Erie denied liability saying that the grandmother was the named insured and that because she had moved from the house, Daryl was not a member of her household. The relevant provision in the policy stated that "anyone we protect means you and the following residents of your household: (1) relatives and wards; (2) other persons in the care of anyone we protect . . . " On appeal, the court noted that "household" was not defined in the policy. The court concluded that there was no requirement that members of a household live under the same roof, and added that if Erie had wanted to add that definition, it could have defined "household" in its policy. Since it did not, the court construed the term against Erie. Therefore, the policy protected Daryl.
Erie also argued that it was not liable because neither the insured nor Daryl had notified it of the injuries to Dawn Huser "as soon as possible" as was required by the policy. It was also provided that "any papers that relate to the accident or occurrence" be forwarded to Erie "promptly." Neither party disputed this portion of the notice requirement. The higher court agreed that Daryl did not satisfy his duty to give notice "as soon as possible" and that the four-year delay between the accident and notification to Erie was unreasonable as a matter of law. Daryl argued that he did not expect Huser to hold him legally liable for her injuries. The court said this did not relieve him of the duty to give Erie notice. However, his failure to give notice would not relieve Erie unless Erie was prejudiced by that delay. Prejudice was not shown and, as a matter of law, prejudice was a question for the trier of fact, and summary judgment was not proper.

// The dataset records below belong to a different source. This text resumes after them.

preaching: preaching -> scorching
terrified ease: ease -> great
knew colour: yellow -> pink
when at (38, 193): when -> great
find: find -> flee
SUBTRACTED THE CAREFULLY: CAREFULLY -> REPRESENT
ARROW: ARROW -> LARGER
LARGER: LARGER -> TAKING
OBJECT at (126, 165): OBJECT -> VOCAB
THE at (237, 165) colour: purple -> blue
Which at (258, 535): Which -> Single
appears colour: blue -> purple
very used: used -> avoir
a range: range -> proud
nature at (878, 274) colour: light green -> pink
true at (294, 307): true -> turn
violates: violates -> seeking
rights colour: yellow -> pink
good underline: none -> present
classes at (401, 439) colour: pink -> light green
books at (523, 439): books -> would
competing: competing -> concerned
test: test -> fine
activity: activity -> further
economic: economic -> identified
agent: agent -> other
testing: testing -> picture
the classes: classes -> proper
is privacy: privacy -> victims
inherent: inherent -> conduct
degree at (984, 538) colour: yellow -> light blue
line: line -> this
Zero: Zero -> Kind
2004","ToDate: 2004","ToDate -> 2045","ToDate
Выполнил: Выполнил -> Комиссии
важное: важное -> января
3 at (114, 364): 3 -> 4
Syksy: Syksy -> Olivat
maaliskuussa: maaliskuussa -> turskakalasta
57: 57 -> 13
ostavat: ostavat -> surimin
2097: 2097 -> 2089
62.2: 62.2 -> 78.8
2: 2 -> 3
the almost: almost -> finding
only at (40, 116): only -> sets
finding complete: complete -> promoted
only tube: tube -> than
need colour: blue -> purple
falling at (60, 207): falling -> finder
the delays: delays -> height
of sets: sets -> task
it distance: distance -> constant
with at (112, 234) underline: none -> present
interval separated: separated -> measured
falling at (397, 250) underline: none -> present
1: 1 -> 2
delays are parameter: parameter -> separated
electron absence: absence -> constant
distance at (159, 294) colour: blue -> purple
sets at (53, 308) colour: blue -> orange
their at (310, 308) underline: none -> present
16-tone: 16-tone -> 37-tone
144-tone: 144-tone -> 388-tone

Inasmuch as there were conflicting inferences, the entry of summary judgment in favor of Daryl and Huser was erroneous, and the action was remanded for proceedings consistent with this opinion. (One justice concurred in part and dissented in part, and filed a separate opinion.)
Erie Insurance Exchange, Appellant v. Daryl Stephenson and Dawn M. Huser--No. 32A01-9606-CV-207--Court of Appeals of Indiana--December 30, 1996--674 North Eastern Reporter 2d 607.